Drawing requires utilizing a ” vanishing point”, which requires a ruler and angle of lines to create a 3-D effect on a flat surface. This learned skill is actually a factual math process in the brain that is akin to geometry. Some students are “naturals” in math, while their counterparts work twice as hard to achieve the same grade. Similarly, art is a practice or inherent, but humans can always improve.

It is a rare sight for a group of children to reluctantly approach a table set up with art supplies. They jump right in, exploring and using supplies in surprising abstract ways.

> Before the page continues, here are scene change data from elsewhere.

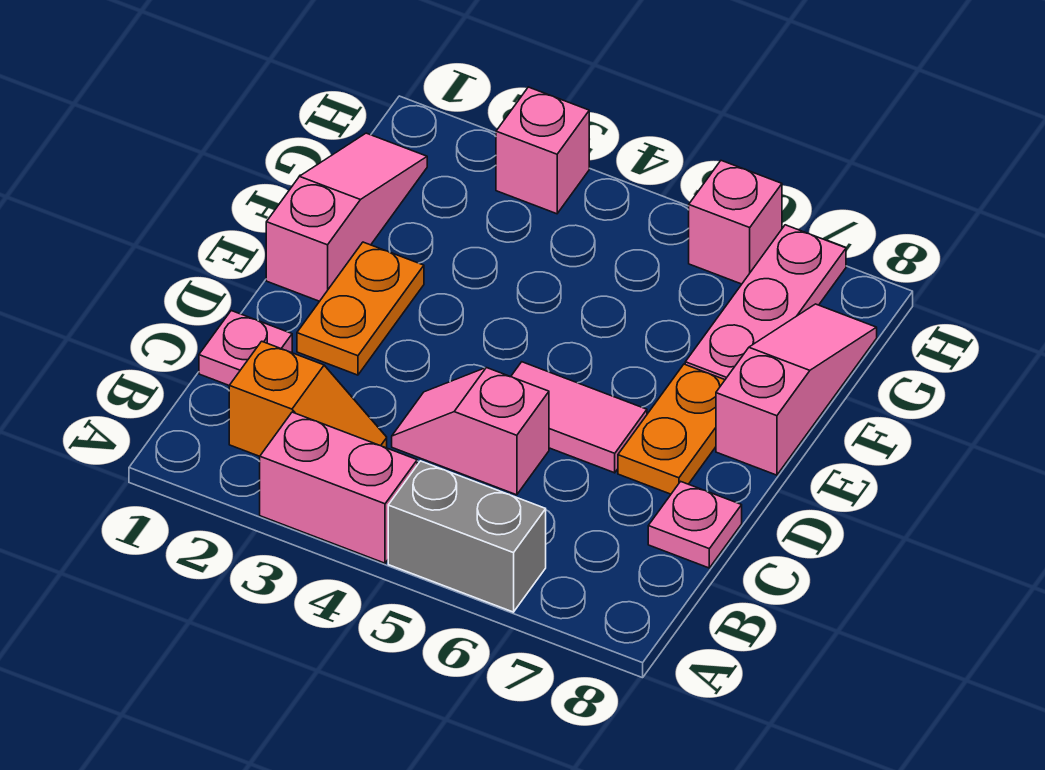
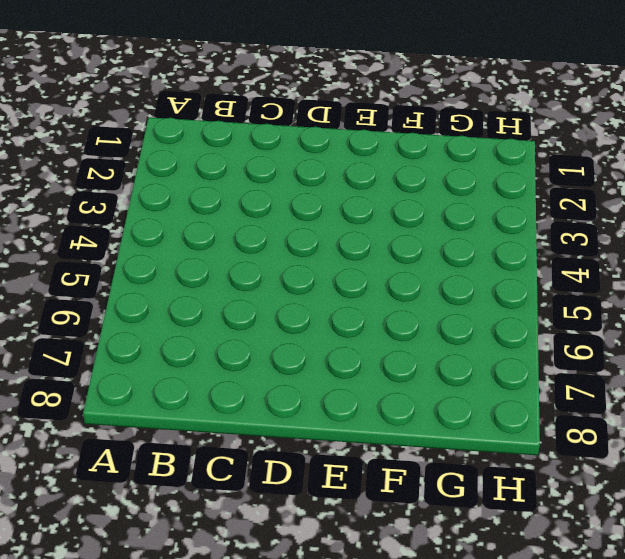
none -> pink brick A3:A4 level 1
none -> grey brick A5:A6 level 1
none -> orange slope B2:B3 level 1 top 2

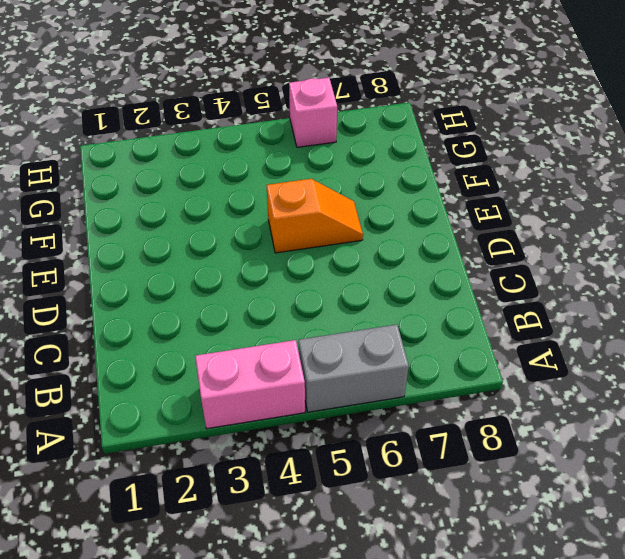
orange slope E5:E6 level 1 top 5 -> orange slope B2:B3 level 1 top 2
none -> pink plate C1 level 1
none -> pink slope C4:C5 level 1 top 5
none -> pink plate C8 level 1

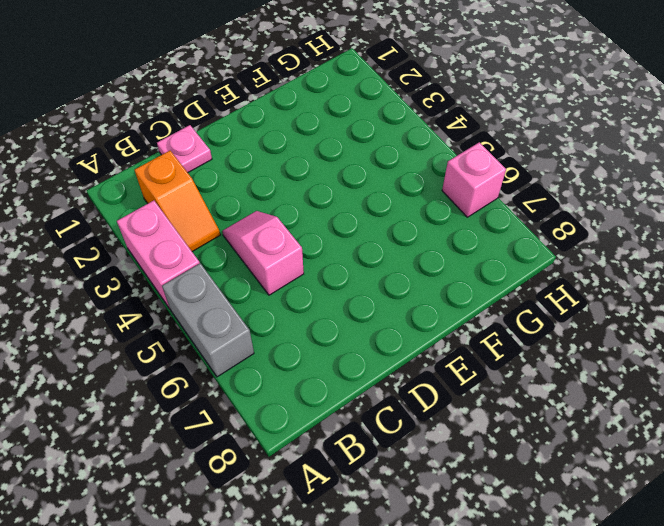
none -> pink plate C8 level 1
none -> orange plate D2:E2 level 1
none -> pink tile D5:D6 level 1

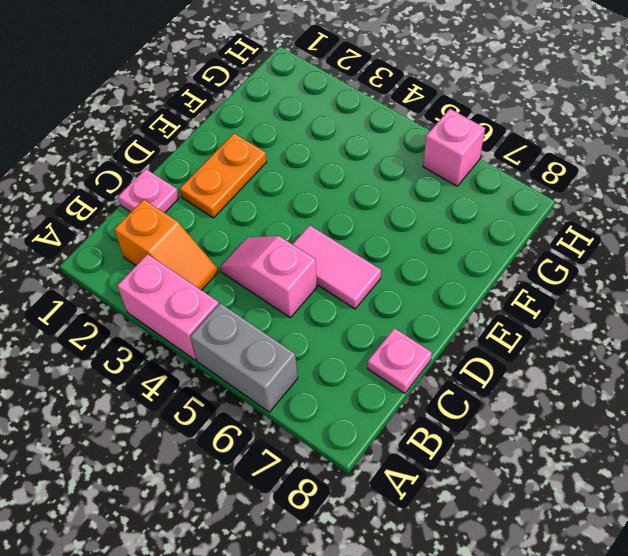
none -> orange plate D7:E7 level 1
none -> pink slope E1:G1 level 1 top E
none -> pink slope E8:G8 level 1 top E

If you then asked this same group of curious children to paint a realistic horse, they would probably approach the teacher’s directions with the same exuberance. Taking a logical, step-by-step, patient teaching approach would yield surprising results, not just on paper, but in the child’s confidence (“I can LEARN a new skill”). This is a tangible example of a growth mindset that becomes immediately transferrable to all other academic areas. ” Can I learn algebra” becomes ” What is the first logical step to learn this?”.

School systems are drastically cutting their art programs. Taking enthusiastic children out of a proven method-based practice of repetition and perseverance deprives them of that important”aha” moment. Art isn’t just about teaching them to draw pretty pictures, it is teaching them grit, tenacity, and a method of approaching all academics.